## Aim
Rewrite the listing lines from the one holding "family: Bartramiaceae" through the one holding "order: Myrtales", inclusive, with "scientific name" changed to "species" and nothing else altered.

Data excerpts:
━━━━━━━━━━━━━━━━

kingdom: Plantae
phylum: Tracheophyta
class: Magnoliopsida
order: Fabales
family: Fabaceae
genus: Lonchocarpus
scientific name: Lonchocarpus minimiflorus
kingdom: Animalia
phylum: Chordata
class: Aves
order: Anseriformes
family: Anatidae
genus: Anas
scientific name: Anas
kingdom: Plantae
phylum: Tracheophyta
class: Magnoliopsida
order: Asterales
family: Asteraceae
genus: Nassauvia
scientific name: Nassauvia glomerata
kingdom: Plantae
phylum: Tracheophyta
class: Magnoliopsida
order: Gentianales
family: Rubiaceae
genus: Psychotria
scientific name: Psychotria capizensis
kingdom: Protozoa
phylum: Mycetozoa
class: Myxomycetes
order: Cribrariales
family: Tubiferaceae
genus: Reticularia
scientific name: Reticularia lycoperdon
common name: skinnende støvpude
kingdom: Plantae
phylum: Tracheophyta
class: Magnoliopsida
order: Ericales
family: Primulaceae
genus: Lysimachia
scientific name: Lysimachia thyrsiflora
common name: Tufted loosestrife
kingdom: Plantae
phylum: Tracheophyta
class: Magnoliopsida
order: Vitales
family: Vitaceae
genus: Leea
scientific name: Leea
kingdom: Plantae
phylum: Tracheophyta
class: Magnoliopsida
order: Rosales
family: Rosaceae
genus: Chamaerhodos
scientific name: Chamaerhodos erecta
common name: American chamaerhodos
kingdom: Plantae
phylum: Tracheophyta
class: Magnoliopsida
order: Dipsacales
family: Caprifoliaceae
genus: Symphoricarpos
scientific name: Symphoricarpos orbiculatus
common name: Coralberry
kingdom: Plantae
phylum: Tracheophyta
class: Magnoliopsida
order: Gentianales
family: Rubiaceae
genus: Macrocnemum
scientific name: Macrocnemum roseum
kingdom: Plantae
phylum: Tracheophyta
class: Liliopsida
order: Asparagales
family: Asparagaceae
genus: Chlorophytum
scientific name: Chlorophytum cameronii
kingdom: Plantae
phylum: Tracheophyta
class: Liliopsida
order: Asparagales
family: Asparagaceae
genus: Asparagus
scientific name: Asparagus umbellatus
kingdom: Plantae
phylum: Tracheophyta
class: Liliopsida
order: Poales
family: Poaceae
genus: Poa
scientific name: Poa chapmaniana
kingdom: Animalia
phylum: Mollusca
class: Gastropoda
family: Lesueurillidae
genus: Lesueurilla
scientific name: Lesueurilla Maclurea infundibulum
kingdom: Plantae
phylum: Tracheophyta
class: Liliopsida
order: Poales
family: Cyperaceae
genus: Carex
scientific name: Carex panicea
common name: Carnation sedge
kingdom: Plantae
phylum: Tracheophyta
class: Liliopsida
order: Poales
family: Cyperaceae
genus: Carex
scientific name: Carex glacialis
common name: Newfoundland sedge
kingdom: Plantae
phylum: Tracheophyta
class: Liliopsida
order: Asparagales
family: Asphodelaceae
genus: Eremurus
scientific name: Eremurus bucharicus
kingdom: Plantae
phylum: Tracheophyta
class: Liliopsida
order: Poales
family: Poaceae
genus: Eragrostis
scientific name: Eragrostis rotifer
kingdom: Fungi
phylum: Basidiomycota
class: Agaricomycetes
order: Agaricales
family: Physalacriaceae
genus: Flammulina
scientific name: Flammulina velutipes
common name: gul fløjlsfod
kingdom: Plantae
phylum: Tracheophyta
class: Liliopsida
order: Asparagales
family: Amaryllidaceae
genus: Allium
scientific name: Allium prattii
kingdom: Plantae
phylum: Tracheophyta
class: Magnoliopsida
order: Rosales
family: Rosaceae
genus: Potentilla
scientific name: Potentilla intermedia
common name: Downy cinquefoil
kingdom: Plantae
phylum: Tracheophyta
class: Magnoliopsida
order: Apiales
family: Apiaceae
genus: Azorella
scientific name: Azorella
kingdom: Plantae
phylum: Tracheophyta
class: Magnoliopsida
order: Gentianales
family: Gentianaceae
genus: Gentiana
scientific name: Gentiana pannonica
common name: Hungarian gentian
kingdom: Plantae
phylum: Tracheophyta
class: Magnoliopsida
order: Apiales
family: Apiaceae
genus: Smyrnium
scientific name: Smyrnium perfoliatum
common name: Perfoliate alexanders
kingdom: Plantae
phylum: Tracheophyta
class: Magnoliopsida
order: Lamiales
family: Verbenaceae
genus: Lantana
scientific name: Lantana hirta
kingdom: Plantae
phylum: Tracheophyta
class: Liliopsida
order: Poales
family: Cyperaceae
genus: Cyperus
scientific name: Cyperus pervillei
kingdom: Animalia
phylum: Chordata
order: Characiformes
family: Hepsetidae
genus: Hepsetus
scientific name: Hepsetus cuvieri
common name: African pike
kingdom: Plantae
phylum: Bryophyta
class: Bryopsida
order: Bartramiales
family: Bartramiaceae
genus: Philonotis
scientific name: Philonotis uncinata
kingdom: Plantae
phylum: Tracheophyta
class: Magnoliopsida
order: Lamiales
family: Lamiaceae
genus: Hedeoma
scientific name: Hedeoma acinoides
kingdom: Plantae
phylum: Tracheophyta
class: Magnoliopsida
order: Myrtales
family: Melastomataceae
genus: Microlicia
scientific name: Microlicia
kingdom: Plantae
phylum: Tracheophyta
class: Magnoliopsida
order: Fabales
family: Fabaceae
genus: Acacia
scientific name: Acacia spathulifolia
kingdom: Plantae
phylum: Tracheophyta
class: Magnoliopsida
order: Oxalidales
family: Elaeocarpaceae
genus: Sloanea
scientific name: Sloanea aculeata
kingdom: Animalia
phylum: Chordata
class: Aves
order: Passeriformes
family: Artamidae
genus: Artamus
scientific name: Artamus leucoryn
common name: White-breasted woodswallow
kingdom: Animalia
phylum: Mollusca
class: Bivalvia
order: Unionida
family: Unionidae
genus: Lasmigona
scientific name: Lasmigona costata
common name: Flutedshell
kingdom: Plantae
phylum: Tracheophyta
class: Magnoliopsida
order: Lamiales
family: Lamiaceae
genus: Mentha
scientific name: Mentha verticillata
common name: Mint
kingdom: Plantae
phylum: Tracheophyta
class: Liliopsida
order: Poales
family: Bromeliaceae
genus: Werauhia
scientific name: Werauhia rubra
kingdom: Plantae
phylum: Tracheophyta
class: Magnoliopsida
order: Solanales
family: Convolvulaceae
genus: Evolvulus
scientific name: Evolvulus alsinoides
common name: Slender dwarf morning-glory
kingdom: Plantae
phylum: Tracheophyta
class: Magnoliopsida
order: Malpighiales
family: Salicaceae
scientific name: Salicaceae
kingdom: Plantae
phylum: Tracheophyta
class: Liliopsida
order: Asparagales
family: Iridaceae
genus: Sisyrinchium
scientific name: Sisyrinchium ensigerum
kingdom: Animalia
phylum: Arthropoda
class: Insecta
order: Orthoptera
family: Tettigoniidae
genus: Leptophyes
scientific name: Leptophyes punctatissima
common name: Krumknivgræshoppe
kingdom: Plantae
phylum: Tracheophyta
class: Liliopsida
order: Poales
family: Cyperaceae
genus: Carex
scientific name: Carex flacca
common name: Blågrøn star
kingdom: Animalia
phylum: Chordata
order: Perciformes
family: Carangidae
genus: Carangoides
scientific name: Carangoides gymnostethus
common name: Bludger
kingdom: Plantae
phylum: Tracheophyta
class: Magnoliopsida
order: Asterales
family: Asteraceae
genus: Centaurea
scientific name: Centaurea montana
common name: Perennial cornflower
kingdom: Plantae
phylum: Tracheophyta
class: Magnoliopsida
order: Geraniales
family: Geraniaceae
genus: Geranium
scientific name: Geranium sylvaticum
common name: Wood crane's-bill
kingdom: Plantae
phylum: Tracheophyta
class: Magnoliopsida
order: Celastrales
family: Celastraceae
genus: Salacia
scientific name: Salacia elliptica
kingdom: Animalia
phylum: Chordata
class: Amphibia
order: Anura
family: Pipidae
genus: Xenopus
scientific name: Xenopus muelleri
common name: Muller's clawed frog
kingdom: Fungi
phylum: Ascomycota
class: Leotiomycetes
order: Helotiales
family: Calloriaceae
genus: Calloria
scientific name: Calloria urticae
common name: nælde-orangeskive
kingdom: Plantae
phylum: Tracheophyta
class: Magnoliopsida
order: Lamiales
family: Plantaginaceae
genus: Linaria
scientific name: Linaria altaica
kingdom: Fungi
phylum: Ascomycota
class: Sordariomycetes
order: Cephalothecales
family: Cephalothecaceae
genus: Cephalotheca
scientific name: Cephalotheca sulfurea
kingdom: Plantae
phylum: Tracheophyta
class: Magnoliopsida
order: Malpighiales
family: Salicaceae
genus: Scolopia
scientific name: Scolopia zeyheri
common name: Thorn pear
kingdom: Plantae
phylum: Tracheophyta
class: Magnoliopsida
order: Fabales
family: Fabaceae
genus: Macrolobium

━━━━━━━━━━━━━━━━

## Answer for this exercise
family: Bartramiaceae
genus: Philonotis
species: Philonotis uncinata
kingdom: Plantae
phylum: Tracheophyta
class: Magnoliopsida
order: Lamiales
family: Lamiaceae
genus: Hedeoma
species: Hedeoma acinoides
kingdom: Plantae
phylum: Tracheophyta
class: Magnoliopsida
order: Myrtales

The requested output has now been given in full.